### Dataset extract
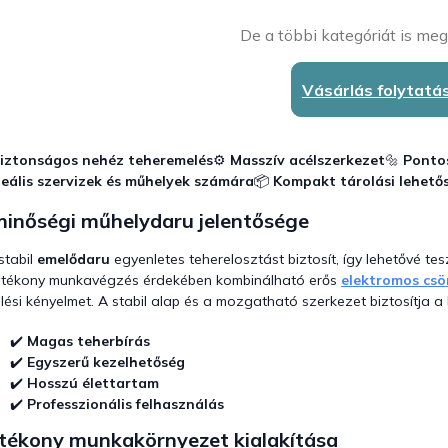
De a többi kategóriát is meg
Vásárlás folytatá
iztonságos nehéz teheremelés
⚙️
Masszív acélszerkezet
🔩
Pontos
deális szervizek és műhelyek számára
📦
Kompakt tárolási lehető
minőségi műhelydaru jelentősége
stabil
emelődaru
egyenletes teherelosztást biztosít, így lehetővé te
tékony munkavégzés érdekében kombinálható erős
elektromos csö
lési kényelmet. A stabil alap és a mozgatható szerkezet biztosítja a
✔️
Magas teherbírás
✔️
Egyszerű kezelhetőség
✔️
Hosszú élettartam
✔️
Professzionális felhasználás
tékony munkakörnyezet kialakítása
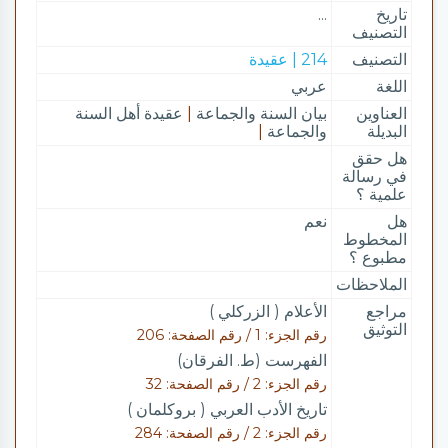
تاريخ
...
التصنيف
التصنيف
214 | عقيدة
اللغة
عربي
العناوين
بيان السنة والجماعة
|
عقيدة أهل السنة
البديلة
والجماعة
|
هل حقق
في رسالة
علمية ؟
هل
نعم
المخطوط
مطبوع ؟
الملاحظات
مراجع
الأعلام ( الزركلي )
التوثيق
رقم الجزء: 1 / رقم الصفحة: 206
الفهرست (ط. الفرقان)
رقم الجزء: 2 / رقم الصفحة: 32
تاريخ الأدب العربي ( بروكلمان )
رقم الجزء: 2 / رقم الصفحة: 284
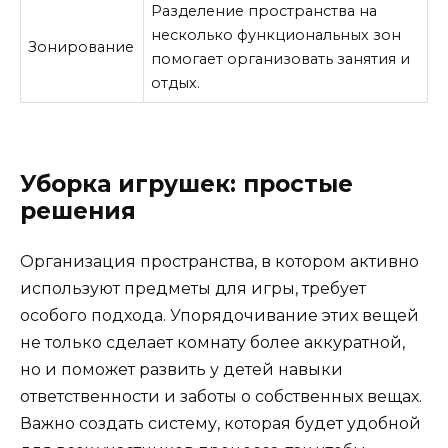
Разделение пространства на
несколько функциональных зон
Зонирование
помогает организовать занятия и
отдых.
Уборка игрушек: простые
решения
Организация пространства, в котором активно
используют предметы для игры, требует
особого подхода. Упорядочивание этих вещей
не только сделает комнату более аккуратной,
но и поможет развить у детей навыки
ответственности и заботы о собственных вещах.
Важно создать систему, которая будет удобной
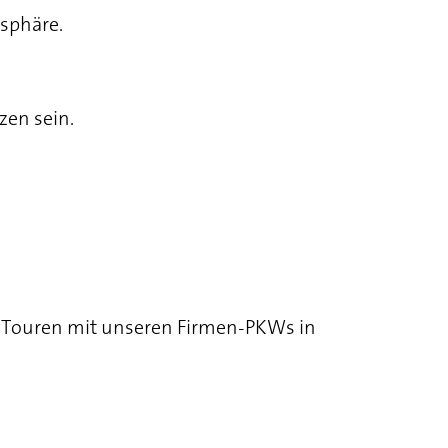
sphäre.
zen sein.
ene Touren mit unseren Firmen-PKWs in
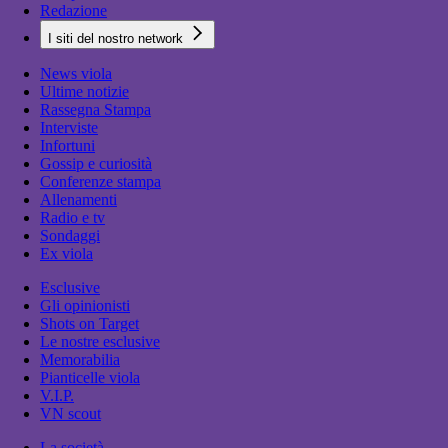
Redazione
I siti del nostro network
News viola
Ultime notizie
Rassegna Stampa
Interviste
Infortuni
Gossip e curiosità
Conferenze stampa
Allenamenti
Radio e tv
Sondaggi
Ex viola
Esclusive
Gli opinionisti
Shots on Target
Le nostre esclusive
Memorabilia
Pianticelle viola
V.I.P.
VN scout
La società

### Work instruction
Images are to be left out when the records above are written out again exactly.

### Answer area
De a többi kategóriát is meg
Vásárlás folytatá
iztonságos nehéz teheremelés
⚙️
Masszív acélszerkezet
🔩
Pontos
deális szervizek és műhelyek számára
📦
Kompakt tárolási lehető
minőségi műhelydaru jelentősége
stabil
emelődaru
egyenletes teherelosztást biztosít, így lehetővé te
tékony munkavégzés érdekében kombinálható erős
elektromos csö
lési kényelmet. A stabil alap és a mozgatható szerkezet biztosítja a
✔️
Magas teherbírás
✔️
Egyszerű kezelhetőség
✔️
Hosszú élettartam
✔️
Professzionális felhasználás
tékony munkakörnyezet kialakítása
تاريخ
...
التصنيف
التصنيف
214 | عقيدة
اللغة
عربي
العناوين
بيان السنة والجماعة
|
عقيدة أهل السنة
البديلة
والجماعة
|
هل حقق
في رسالة
علمية ؟
هل
نعم
المخطوط
مطبوع ؟
الملاحظات
مراجع
الأعلام ( الزركلي )
التوثيق
رقم الجزء: 1 / رقم الصفحة: 206
الفهرست (ط. الفرقان)
رقم الجزء: 2 / رقم الصفحة: 32
تاريخ الأدب العربي ( بروكلمان )
رقم الجزء: 2 / رقم الصفحة: 284
Разделение пространства на
несколько функциональных зон
Зонирование
помогает организовать занятия и
отдых.
Уборка игрушек: простые
решения
Организация пространства, в котором активно
используют предметы для игры, требует
особого подхода. Упорядочивание этих вещей
не только сделает комнату более аккуратной,
но и поможет развить у детей навыки
ответственности и заботы о собственных вещах.
Важно создать систему, которая будет удобной
sphäre.
zen sein.
ene Touren mit unseren Firmen-PKWs in
Redazione
I siti del nostro network
News viola
Ultime notizie
Rassegna Stampa
Interviste
Infortuni
Gossip e curiosità
Conferenze stampa
Allenamenti
Radio e tv
Sondaggi
Ex viola
Esclusive
Gli opinionisti
Shots on Target
Le nostre esclusive
Memorabilia
Pianticelle viola
V.I.P.
VN scout
La società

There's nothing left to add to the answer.